It was not all that long ago that Argentina was seen as a great success story for the growth of rugby union. While the game has been played in the country for decades, the sight of Los Pumas sitting at No. 5 in the world rankings at the start of 2016 was something that couldn’t even have been imagined just 10 years prior.
Through grassroots funding, hard work at all levels, and key steps by various governing bodies to grow the game, Argentina had become proof that a country without 100 years of rugby history could play against the big boys and win.
That though suddenly seems so long ago. Argentina has lost 13 of its last 16 Test matches and has slipped to 10th in the world rankings. In many of those matches – admittedly against the best in the world – they have looked far off of the pace and a shadow of their former selves. Initial inclusion into The Rugby Championship helped elevate the game in Argentina, while the addition of a Super Rugby side was supposed to further boost their level of competitiveness.
Unfortunately, though it has all gone wrong because of one asinine rule change,
It was following the 2015 Rugby World Cup that the Union Argentina de Rugby (UAR) made a drastic change to their policy on where players were allowed to ply their trade. Bolstered by a deep run in the World Cup – they reached the semifinal while sweeping all before them – and by the Jaguares Super Rugby debut, the union decided that in order to be eligible to play for the national side you had to be playing in Argentina.

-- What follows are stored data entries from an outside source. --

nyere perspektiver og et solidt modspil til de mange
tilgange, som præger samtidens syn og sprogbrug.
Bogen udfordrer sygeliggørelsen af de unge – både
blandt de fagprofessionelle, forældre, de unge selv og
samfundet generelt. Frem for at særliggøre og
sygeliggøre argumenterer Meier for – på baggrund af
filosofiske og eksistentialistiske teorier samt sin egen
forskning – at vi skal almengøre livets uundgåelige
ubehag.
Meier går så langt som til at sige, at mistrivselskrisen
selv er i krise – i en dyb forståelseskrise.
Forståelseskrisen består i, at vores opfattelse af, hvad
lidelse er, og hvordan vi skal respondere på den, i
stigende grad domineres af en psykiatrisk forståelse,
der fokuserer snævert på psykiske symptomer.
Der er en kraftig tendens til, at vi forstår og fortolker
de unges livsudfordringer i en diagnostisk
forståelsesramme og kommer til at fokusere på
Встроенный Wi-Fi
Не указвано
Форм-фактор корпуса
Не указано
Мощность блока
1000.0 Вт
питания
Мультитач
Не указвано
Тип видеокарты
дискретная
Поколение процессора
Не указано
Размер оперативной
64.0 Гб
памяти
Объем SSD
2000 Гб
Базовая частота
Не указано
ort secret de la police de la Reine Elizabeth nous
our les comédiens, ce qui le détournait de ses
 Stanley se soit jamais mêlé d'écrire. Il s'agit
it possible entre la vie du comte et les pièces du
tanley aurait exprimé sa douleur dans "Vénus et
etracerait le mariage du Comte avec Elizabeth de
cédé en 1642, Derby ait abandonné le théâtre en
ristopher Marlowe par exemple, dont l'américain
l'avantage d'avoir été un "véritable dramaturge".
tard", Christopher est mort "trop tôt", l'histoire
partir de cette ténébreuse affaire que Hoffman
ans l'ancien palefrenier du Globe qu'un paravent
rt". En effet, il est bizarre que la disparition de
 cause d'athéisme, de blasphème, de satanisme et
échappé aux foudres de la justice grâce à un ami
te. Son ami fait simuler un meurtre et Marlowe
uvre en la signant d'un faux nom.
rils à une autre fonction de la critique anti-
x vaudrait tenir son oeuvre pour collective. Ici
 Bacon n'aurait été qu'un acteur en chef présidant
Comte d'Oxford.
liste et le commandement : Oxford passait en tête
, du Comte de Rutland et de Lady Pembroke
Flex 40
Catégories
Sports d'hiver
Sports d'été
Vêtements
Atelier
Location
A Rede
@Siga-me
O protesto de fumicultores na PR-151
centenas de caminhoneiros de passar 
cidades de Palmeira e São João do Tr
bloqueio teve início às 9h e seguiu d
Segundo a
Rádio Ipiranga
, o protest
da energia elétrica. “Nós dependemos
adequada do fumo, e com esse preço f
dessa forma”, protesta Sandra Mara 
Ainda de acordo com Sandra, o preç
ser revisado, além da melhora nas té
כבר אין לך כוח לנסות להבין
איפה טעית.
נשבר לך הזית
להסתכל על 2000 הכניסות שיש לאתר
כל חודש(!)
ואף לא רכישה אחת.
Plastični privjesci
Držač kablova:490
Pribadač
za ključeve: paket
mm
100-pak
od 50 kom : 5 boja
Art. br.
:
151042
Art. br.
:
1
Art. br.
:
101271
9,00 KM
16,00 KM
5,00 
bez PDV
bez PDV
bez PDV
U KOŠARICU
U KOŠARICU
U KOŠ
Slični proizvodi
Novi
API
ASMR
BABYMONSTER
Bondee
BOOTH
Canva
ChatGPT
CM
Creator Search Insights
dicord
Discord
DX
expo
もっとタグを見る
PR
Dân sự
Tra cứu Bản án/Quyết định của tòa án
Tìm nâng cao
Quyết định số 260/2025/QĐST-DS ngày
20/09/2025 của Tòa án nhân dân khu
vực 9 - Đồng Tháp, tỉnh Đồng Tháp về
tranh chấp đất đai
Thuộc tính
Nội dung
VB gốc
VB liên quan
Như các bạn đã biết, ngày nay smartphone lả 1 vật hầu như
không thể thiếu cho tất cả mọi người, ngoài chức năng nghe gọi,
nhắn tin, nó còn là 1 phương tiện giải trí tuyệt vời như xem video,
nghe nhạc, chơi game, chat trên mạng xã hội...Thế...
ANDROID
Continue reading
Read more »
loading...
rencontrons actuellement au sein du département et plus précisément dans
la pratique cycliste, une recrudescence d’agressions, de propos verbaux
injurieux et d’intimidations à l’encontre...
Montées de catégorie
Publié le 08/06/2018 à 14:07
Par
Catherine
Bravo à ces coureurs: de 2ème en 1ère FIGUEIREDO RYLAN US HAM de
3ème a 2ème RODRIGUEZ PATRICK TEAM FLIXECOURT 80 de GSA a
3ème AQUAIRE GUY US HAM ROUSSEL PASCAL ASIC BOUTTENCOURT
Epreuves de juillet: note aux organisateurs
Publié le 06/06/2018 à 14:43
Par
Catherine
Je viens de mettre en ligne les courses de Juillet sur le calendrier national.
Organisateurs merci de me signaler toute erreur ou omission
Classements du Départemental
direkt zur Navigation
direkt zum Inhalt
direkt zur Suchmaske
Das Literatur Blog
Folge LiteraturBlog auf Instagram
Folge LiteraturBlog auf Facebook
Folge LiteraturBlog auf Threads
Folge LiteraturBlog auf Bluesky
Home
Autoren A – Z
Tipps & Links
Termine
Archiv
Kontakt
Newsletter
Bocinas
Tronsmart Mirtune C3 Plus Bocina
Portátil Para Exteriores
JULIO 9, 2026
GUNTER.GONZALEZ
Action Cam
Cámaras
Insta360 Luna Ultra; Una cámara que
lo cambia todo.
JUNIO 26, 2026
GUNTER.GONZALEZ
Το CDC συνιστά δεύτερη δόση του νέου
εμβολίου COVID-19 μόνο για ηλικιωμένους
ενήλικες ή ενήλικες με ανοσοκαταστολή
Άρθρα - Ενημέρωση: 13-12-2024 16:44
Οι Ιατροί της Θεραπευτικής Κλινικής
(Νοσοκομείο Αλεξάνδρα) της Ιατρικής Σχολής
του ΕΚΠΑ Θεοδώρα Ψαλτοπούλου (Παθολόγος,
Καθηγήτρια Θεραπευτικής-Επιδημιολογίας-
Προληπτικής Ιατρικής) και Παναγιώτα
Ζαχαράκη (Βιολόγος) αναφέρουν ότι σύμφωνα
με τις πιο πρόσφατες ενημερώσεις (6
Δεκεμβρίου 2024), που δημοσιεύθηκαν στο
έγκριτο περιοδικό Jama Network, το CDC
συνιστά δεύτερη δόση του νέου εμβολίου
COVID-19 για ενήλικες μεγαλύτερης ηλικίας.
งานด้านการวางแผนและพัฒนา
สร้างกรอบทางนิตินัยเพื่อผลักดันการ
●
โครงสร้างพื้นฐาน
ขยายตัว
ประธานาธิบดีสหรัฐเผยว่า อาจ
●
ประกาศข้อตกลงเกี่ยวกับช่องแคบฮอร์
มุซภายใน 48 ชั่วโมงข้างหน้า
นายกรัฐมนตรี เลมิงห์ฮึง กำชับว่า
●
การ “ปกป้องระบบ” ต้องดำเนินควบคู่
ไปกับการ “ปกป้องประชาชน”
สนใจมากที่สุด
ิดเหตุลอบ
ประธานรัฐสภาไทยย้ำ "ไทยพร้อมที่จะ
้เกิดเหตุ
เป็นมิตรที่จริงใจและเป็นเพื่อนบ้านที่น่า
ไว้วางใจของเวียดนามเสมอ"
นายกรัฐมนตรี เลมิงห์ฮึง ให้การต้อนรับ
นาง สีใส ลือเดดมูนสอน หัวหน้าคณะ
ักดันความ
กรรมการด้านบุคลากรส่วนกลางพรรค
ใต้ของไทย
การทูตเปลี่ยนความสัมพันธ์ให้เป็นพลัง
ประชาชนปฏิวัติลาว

You can see the thinking here. This is a similar rule to the one that has been adopted by many other countries who are worried about the monetary power of the Northern Hemisphere clubs prising away their stars. Argentina as a national side was being ultra successful, so getting all those players onto the park for the Jaguares would give that team its best shot at winning Super Rugby games.
The problem is that Argentina is not New Zealand. The player pool and quality depth just doesn’t exist like it does with every other country in the Rugby Championship. With just one Super Rugby franchise in the country, how are players going to develop with meaningful minutes if they are sat behind a starter for years on end? That is how you create depth, but by taking away the opportunity to play at the top level the UAR pulled the rug out from under its own players.
That is why the likes of Juan Figallo, Marcelo Bosch and Facundo Isa have disappeared to play in Europe, leaving massive holes in the Pumas side. It is why Patricio Fernandez – the next big thing at fly-half in the country – is plying his trade with Clermont. Argentina does not have the ability to lose four or five or its top players and still compete with Australia and South Africa.
The ideal solution would be to scrap this policy altogether until Argentina has built more depth. Failing that, they could easily take a page from the Wallabies book and say players with a certain number of Test caps (perhaps 40) are exempt from the overseas player rule. This solution works on several levels because it gives players a big payday when they reach that figure while allowing younger players to develop before being thrust into the Test arena.
Whatever solution is decided, it needs to happen quickly before Argentina become little more than the Italy of the South.